BEGIN Data extracts
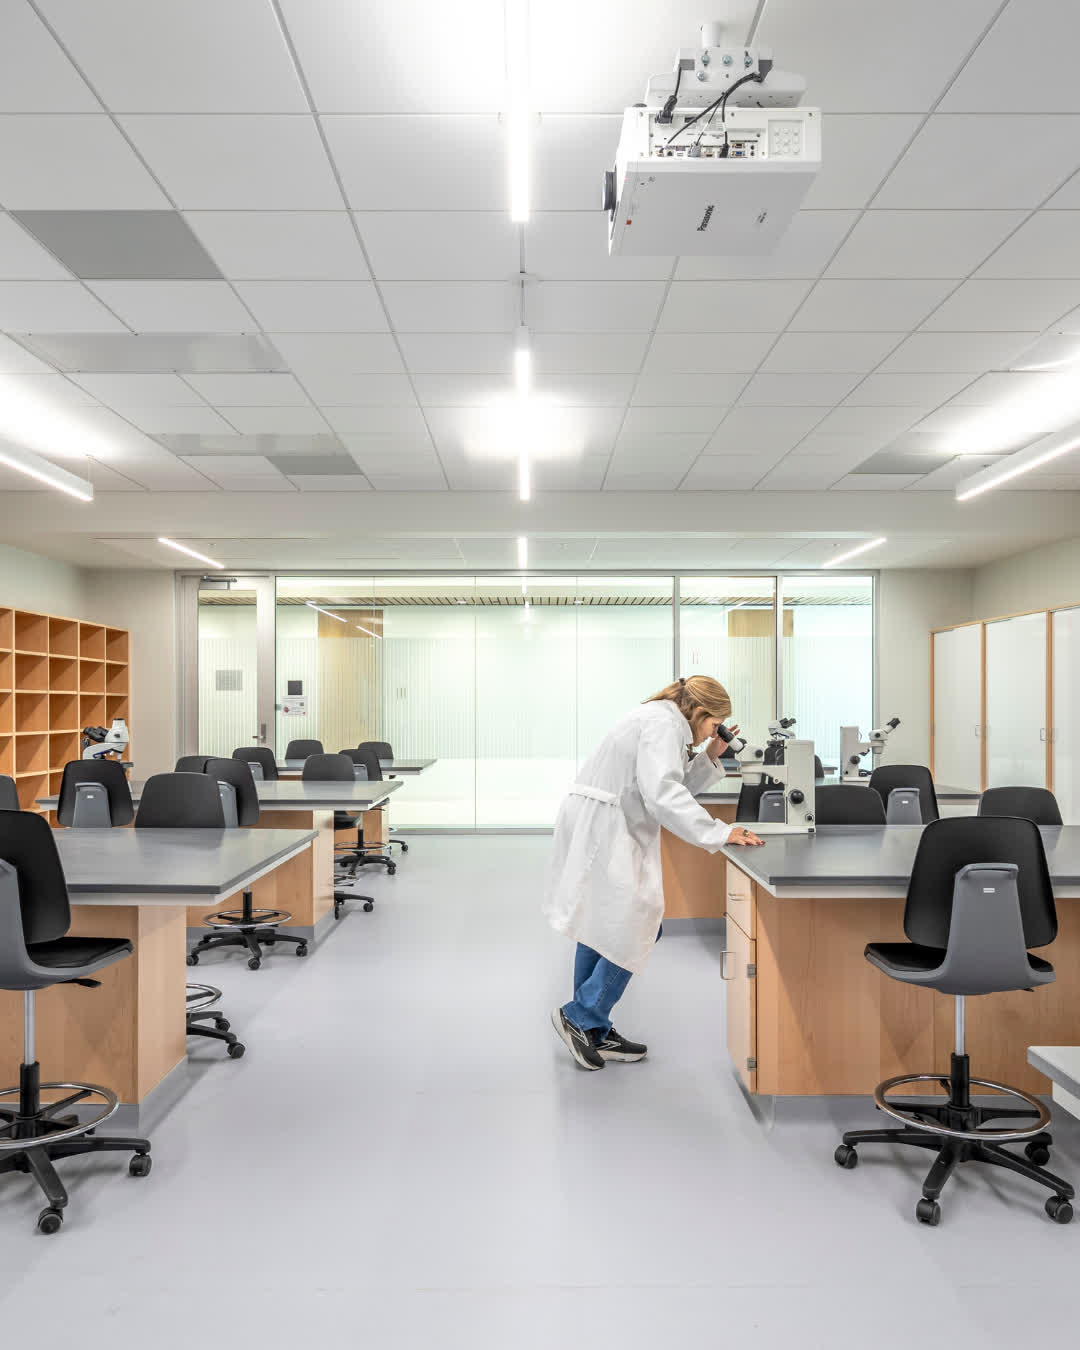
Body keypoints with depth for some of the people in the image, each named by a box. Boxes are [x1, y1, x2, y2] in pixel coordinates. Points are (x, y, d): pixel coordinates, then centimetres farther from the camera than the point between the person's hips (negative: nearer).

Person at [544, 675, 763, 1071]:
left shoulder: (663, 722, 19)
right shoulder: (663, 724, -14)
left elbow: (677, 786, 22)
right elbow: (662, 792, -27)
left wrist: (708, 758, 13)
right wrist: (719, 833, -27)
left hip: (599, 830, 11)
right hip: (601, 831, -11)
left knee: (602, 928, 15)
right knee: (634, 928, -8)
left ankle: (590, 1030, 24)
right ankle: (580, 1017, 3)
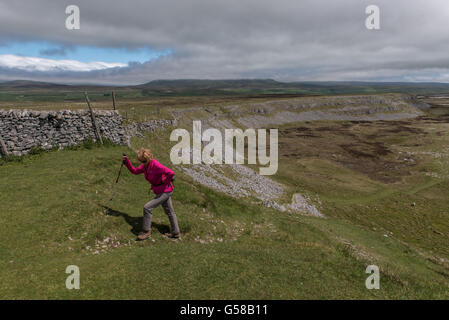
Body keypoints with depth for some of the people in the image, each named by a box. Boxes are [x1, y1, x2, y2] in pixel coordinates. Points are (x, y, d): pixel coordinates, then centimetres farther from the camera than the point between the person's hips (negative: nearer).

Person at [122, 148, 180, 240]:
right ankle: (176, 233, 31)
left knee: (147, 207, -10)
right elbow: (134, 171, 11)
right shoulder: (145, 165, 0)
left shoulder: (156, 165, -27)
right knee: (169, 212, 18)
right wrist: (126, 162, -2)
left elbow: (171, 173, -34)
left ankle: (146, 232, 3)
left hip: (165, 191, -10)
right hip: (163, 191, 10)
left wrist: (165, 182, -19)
END Data extracts
> Work item: Only the lines from the one holding "right wrist: (126, 162, -2)" to the end of the entries above belong in the answer, each copied exactly.

> Expected answer:
right wrist: (126, 162, -2)
left elbow: (171, 173, -34)
left ankle: (146, 232, 3)
left hip: (165, 191, -10)
right hip: (163, 191, 10)
left wrist: (165, 182, -19)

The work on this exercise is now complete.